[WRITTEN INSTRUCTION] Rename "phylum" to "division" in the data, from the first line up to and including the line with "family: Ptiliidae". Write out only those lines, changing nothing else.

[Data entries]

* * * * * * *

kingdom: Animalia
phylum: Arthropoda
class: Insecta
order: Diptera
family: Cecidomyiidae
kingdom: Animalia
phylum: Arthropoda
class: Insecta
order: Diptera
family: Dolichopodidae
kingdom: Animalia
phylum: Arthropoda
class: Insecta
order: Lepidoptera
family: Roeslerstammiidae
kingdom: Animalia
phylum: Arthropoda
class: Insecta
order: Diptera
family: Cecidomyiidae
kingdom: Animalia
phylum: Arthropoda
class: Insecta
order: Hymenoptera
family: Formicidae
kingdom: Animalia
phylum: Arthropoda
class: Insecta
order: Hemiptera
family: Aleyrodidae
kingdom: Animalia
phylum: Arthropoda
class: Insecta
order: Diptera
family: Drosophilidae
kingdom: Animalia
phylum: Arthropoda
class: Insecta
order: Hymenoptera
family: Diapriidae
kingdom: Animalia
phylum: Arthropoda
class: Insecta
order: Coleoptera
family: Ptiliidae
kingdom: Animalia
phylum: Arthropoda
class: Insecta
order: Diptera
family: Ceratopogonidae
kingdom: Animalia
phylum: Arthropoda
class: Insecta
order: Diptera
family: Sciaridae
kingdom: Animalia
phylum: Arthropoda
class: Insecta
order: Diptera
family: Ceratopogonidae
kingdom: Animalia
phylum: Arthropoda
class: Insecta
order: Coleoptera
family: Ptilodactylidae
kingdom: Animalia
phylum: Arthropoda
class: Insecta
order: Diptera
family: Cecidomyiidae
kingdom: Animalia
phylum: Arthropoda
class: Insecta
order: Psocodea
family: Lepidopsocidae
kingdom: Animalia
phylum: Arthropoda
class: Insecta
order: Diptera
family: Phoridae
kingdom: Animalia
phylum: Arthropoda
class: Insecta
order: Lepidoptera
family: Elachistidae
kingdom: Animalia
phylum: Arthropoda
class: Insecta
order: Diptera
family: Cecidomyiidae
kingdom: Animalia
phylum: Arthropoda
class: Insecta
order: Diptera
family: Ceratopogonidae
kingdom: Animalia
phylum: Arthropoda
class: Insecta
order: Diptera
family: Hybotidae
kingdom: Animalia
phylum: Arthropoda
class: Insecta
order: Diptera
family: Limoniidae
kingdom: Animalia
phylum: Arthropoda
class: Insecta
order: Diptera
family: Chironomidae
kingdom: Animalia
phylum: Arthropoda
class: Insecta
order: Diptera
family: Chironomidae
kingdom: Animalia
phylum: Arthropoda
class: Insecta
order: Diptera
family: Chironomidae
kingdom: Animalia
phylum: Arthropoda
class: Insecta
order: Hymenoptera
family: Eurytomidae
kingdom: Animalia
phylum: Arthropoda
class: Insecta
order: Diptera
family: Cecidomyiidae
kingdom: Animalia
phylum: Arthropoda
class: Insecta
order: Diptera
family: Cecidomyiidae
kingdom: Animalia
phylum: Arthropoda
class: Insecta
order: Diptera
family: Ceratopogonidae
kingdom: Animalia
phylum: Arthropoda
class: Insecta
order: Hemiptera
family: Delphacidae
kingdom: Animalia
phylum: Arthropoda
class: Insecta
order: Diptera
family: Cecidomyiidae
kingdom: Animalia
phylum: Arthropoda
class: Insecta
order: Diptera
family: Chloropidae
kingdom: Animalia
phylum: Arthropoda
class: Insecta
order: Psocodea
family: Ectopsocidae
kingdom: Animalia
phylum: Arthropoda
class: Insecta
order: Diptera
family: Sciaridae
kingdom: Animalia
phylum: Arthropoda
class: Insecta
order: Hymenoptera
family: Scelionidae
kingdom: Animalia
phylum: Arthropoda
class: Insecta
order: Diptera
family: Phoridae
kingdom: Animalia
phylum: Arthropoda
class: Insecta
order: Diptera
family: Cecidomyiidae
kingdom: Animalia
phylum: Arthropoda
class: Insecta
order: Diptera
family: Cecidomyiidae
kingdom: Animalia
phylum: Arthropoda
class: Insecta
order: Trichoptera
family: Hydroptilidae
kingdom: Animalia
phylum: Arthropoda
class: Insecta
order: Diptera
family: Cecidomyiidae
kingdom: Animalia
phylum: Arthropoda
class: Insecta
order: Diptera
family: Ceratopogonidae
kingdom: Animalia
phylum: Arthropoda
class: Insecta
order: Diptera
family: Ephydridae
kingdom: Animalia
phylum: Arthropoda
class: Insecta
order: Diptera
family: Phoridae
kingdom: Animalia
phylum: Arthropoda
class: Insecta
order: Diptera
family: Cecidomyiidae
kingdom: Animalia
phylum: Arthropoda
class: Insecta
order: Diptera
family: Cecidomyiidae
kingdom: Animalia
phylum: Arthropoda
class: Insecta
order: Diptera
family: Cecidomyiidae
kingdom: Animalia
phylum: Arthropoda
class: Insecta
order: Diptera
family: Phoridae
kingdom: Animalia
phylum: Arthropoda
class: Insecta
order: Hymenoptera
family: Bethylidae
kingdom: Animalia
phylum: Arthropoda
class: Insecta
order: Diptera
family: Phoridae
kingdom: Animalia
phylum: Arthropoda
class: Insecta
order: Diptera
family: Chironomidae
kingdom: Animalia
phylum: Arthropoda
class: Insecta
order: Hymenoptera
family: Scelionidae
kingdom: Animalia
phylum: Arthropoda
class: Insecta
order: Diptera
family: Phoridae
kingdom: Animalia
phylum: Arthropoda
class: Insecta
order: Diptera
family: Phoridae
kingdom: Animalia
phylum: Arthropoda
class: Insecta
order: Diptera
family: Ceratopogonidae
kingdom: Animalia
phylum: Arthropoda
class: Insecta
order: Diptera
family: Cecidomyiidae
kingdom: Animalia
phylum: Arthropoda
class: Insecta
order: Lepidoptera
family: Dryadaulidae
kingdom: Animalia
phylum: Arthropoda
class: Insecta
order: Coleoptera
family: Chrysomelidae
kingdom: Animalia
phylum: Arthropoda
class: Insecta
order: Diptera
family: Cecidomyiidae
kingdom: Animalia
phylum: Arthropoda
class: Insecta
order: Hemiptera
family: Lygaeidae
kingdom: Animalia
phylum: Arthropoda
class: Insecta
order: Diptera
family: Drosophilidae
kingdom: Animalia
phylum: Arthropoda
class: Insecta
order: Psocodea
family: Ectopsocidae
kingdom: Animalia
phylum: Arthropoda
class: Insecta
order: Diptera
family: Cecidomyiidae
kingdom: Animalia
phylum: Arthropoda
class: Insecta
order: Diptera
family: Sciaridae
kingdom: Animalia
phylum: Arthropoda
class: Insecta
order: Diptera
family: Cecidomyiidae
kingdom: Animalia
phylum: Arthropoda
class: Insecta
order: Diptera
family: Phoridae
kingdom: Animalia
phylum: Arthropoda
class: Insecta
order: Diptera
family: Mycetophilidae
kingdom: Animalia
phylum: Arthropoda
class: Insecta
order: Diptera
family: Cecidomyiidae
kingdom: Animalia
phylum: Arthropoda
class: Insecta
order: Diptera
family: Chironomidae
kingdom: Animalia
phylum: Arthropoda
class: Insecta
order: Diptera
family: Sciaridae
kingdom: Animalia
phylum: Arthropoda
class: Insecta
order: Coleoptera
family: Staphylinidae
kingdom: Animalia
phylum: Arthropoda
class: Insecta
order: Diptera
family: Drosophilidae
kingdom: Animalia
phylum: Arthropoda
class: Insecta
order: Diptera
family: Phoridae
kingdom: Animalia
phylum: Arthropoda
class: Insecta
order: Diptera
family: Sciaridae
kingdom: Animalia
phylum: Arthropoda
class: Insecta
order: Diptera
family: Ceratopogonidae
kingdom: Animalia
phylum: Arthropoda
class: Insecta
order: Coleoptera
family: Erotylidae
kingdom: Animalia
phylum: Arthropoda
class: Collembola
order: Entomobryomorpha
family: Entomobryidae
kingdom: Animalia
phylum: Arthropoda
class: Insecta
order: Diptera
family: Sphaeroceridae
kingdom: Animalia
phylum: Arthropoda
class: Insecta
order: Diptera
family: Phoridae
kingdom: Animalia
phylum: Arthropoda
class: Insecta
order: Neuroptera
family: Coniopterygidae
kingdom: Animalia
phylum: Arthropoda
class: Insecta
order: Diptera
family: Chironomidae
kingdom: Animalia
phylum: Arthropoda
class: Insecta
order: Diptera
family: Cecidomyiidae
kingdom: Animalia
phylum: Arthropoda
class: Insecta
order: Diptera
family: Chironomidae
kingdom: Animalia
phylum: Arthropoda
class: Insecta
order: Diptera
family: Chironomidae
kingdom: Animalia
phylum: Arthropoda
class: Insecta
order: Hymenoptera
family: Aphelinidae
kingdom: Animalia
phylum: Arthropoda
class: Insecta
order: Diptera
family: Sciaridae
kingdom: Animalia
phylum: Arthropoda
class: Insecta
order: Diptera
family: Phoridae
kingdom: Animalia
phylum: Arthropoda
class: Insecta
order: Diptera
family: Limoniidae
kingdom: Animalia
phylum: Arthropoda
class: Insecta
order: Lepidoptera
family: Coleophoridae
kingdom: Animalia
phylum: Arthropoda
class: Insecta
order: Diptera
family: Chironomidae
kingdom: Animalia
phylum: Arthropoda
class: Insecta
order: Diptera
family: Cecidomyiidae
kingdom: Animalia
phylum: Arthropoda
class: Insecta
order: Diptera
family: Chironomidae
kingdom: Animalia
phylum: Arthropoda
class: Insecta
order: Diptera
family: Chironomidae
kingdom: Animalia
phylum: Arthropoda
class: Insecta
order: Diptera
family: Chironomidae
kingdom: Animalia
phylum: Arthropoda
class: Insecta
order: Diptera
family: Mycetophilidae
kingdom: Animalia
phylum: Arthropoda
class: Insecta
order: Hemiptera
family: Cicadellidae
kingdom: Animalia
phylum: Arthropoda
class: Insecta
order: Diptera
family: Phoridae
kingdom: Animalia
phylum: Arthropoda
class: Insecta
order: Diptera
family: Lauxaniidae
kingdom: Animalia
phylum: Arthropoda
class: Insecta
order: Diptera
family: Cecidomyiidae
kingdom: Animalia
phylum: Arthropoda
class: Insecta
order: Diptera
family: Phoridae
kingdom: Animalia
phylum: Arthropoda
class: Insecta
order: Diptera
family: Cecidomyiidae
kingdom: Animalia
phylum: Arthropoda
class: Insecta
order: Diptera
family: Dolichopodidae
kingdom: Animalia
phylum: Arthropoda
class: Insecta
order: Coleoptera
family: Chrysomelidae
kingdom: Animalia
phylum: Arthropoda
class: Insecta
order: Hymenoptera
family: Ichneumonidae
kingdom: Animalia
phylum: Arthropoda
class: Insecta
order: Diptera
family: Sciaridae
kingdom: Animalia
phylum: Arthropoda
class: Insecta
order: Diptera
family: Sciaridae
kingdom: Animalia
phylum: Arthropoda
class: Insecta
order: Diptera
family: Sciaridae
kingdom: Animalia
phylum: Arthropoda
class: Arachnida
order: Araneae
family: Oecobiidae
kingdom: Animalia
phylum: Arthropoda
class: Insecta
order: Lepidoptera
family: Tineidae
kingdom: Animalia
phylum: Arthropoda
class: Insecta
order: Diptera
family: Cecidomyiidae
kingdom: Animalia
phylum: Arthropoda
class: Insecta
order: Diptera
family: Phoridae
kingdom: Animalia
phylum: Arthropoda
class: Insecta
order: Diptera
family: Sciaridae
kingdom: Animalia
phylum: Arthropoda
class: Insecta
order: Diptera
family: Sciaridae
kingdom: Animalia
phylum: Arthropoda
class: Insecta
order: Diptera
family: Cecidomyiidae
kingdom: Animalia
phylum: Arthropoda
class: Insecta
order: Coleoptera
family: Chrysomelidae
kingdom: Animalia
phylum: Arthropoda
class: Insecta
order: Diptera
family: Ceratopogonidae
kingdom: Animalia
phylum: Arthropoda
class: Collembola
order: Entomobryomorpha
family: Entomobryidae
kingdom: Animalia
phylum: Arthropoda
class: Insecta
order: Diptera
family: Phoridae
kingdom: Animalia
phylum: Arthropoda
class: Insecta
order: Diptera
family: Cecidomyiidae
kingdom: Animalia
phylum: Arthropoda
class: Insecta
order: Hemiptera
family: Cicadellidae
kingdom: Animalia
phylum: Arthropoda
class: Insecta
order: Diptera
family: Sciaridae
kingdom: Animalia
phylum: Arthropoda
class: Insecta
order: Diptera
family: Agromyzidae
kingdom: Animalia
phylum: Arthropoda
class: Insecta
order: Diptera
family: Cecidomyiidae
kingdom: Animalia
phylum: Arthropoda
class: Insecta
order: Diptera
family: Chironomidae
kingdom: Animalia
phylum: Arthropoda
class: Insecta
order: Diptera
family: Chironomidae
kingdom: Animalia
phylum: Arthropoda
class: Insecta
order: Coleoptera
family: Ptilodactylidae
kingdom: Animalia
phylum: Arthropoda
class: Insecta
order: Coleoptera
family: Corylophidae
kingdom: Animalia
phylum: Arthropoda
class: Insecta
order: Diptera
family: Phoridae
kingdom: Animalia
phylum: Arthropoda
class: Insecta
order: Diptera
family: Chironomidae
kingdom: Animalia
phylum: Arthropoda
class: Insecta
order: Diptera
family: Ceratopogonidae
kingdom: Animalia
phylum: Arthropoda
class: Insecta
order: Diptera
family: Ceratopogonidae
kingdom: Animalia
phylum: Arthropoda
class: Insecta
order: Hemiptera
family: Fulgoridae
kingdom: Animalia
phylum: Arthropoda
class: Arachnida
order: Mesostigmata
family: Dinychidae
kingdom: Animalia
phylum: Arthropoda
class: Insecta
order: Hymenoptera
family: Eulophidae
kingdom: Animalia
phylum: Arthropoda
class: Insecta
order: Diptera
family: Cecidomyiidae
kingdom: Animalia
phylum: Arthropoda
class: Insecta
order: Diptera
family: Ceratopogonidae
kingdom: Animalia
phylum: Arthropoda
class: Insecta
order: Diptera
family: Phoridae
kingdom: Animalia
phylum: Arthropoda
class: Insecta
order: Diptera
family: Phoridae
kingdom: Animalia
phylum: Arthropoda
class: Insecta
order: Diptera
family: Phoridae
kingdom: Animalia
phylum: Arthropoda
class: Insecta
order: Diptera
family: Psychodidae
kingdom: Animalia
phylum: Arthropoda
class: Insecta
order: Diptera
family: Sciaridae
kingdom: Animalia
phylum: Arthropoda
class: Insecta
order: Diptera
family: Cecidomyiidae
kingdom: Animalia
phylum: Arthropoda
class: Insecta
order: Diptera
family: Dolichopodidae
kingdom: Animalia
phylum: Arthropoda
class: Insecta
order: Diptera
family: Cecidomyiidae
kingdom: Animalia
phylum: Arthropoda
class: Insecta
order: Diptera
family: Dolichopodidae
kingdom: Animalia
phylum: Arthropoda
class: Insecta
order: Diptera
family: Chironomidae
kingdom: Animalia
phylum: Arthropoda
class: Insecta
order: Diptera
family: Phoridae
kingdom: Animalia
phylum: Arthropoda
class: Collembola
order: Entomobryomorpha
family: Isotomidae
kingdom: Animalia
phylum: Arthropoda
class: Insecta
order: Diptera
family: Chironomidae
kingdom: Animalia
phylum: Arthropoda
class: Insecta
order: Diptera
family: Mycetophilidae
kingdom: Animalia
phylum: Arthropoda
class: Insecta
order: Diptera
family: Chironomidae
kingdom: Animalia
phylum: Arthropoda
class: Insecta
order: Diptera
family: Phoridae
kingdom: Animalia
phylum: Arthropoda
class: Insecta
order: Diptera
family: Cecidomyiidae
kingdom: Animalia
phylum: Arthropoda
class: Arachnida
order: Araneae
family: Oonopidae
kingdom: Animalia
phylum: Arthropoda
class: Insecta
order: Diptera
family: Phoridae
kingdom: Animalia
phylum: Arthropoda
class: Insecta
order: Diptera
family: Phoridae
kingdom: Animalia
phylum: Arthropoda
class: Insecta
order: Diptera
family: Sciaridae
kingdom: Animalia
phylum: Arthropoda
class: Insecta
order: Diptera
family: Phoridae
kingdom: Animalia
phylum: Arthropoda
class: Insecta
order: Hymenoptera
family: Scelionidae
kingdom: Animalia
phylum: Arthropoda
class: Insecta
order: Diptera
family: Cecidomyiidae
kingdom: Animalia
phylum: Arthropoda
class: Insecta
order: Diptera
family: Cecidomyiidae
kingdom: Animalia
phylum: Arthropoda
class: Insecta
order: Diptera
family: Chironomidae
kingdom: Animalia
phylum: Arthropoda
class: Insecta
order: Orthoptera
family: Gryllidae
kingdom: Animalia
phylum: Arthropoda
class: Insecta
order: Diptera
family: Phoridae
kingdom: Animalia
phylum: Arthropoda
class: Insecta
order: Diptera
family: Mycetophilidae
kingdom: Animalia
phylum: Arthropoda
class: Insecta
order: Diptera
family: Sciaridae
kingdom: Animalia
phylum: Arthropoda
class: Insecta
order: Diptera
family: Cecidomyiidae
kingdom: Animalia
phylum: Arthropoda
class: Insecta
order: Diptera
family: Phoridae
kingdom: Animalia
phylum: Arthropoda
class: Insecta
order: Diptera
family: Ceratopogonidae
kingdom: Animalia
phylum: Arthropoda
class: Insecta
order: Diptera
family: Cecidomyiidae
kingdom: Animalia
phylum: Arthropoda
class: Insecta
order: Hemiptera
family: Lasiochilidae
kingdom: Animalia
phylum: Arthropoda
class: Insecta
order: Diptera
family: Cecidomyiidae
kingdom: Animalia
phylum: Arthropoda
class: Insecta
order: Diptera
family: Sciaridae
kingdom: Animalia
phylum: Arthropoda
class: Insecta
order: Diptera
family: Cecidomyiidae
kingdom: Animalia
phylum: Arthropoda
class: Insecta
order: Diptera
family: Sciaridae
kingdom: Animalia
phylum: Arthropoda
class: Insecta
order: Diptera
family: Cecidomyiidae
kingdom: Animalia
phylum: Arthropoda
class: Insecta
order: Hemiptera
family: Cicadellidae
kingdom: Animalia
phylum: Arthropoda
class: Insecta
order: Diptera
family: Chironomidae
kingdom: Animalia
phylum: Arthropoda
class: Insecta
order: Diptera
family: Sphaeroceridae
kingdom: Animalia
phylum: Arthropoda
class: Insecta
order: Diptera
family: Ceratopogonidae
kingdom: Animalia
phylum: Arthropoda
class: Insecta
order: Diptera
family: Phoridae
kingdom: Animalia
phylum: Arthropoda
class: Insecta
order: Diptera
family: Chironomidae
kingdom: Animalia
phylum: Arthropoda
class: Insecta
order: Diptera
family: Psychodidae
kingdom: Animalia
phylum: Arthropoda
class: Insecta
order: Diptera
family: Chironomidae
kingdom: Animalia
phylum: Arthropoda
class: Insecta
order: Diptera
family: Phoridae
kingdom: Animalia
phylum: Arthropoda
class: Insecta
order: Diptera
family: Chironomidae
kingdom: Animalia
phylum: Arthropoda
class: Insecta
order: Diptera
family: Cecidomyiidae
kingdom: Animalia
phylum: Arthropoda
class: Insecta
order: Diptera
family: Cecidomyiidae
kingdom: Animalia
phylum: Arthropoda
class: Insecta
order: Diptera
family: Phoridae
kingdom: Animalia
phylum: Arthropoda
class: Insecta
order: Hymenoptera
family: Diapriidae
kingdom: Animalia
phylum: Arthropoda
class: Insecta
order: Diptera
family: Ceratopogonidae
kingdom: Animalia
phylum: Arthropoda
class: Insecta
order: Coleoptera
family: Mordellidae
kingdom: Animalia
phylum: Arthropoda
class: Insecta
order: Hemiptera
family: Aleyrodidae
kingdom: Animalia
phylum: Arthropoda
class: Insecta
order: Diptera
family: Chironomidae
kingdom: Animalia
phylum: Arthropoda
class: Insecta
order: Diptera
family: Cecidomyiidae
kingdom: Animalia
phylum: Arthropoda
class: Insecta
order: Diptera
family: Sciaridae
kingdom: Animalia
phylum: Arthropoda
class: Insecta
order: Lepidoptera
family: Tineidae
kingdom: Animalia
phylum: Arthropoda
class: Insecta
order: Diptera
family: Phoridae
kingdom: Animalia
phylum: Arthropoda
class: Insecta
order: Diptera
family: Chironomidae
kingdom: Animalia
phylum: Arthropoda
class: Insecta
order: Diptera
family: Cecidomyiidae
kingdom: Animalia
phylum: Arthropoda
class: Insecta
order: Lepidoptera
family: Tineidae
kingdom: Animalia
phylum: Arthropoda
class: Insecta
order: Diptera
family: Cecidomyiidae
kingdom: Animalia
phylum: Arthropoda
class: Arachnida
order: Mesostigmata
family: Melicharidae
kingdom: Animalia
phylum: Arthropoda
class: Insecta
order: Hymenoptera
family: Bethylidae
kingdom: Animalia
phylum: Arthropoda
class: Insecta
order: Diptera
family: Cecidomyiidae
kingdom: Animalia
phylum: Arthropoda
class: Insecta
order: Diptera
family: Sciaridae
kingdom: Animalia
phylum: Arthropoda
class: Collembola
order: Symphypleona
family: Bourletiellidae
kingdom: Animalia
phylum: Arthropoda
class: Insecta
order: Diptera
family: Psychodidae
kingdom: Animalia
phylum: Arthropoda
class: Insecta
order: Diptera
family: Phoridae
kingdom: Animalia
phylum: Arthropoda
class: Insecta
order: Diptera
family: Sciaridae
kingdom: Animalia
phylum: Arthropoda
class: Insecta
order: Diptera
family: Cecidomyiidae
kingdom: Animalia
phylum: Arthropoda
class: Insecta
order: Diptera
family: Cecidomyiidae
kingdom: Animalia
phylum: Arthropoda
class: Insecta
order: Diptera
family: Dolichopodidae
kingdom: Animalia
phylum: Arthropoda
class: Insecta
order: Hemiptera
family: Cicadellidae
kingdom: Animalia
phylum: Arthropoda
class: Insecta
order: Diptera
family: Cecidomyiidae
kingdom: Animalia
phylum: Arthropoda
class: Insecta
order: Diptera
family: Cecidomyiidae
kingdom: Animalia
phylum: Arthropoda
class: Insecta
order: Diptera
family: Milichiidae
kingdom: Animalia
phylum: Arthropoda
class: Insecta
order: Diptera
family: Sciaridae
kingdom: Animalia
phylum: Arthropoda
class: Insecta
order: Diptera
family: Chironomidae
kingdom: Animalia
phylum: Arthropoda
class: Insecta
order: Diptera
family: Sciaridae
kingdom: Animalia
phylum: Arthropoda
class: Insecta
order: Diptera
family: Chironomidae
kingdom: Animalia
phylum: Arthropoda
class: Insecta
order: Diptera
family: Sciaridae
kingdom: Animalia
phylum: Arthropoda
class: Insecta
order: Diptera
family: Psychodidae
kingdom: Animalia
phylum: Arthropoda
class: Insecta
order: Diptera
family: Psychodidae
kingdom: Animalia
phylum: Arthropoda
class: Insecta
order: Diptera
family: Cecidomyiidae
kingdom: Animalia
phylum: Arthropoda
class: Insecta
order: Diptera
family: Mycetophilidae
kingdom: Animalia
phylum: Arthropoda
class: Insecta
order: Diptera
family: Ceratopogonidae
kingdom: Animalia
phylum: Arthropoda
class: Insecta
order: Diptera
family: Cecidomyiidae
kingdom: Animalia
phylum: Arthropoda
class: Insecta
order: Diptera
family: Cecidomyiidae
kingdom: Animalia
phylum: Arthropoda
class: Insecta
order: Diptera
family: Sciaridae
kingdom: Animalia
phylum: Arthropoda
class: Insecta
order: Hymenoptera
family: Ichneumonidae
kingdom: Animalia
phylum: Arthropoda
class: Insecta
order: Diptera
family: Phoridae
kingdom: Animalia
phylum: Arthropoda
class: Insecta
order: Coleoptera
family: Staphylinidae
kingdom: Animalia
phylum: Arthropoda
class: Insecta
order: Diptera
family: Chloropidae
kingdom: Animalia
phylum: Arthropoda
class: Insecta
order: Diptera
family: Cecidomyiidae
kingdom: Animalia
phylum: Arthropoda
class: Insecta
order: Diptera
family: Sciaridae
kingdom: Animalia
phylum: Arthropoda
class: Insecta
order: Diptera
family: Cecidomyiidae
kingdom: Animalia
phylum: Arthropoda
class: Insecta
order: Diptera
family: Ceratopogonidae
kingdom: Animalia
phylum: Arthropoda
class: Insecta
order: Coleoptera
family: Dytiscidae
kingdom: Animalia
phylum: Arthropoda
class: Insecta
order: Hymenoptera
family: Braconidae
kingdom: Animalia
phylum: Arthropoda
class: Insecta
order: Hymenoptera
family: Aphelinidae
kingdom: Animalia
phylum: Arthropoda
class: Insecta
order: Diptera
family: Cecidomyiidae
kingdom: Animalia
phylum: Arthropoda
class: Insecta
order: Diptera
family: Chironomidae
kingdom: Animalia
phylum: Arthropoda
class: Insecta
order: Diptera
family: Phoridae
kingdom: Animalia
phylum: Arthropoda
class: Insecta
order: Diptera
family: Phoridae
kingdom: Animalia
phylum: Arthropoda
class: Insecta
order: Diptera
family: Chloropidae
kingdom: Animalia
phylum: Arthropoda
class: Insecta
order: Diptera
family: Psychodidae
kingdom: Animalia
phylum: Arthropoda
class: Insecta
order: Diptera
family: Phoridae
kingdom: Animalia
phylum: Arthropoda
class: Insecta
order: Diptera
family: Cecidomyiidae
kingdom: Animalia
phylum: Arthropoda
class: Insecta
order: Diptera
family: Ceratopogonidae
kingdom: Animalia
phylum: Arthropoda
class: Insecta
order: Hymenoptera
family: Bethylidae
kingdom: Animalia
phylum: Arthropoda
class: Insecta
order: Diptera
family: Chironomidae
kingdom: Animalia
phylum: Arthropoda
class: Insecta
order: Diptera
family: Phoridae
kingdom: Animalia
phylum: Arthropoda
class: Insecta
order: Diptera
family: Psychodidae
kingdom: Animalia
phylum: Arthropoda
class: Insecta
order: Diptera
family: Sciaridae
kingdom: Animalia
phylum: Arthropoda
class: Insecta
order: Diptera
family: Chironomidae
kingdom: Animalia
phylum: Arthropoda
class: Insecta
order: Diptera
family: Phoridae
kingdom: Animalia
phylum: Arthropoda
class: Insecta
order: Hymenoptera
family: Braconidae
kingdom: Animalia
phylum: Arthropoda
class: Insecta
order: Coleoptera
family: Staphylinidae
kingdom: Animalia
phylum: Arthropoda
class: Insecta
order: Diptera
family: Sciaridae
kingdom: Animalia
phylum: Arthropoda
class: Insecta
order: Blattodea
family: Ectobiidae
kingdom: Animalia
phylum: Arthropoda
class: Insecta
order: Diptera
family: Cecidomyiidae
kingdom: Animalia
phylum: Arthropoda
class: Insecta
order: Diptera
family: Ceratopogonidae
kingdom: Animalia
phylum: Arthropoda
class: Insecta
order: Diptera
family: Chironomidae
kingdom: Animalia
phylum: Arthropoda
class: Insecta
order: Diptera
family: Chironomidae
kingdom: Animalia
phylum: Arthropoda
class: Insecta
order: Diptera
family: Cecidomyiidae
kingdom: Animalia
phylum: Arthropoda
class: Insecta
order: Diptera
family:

* * * * * * *

[RESULT OF THIS TASK]
kingdom: Animalia
division: Arthropoda
class: Insecta
order: Diptera
family: Cecidomyiidae
kingdom: Animalia
division: Arthropoda
class: Insecta
order: Diptera
family: Dolichopodidae
kingdom: Animalia
division: Arthropoda
class: Insecta
order: Lepidoptera
family: Roeslerstammiidae
kingdom: Animalia
division: Arthropoda
class: Insecta
order: Diptera
family: Cecidomyiidae
kingdom: Animalia
division: Arthropoda
class: Insecta
order: Hymenoptera
family: Formicidae
kingdom: Animalia
division: Arthropoda
class: Insecta
order: Hemiptera
family: Aleyrodidae
kingdom: Animalia
division: Arthropoda
class: Insecta
order: Diptera
family: Drosophilidae
kingdom: Animalia
division: Arthropoda
class: Insecta
order: Hymenoptera
family: Diapriidae
kingdom: Animalia
division: Arthropoda
class: Insecta
order: Coleoptera
family: Ptiliidae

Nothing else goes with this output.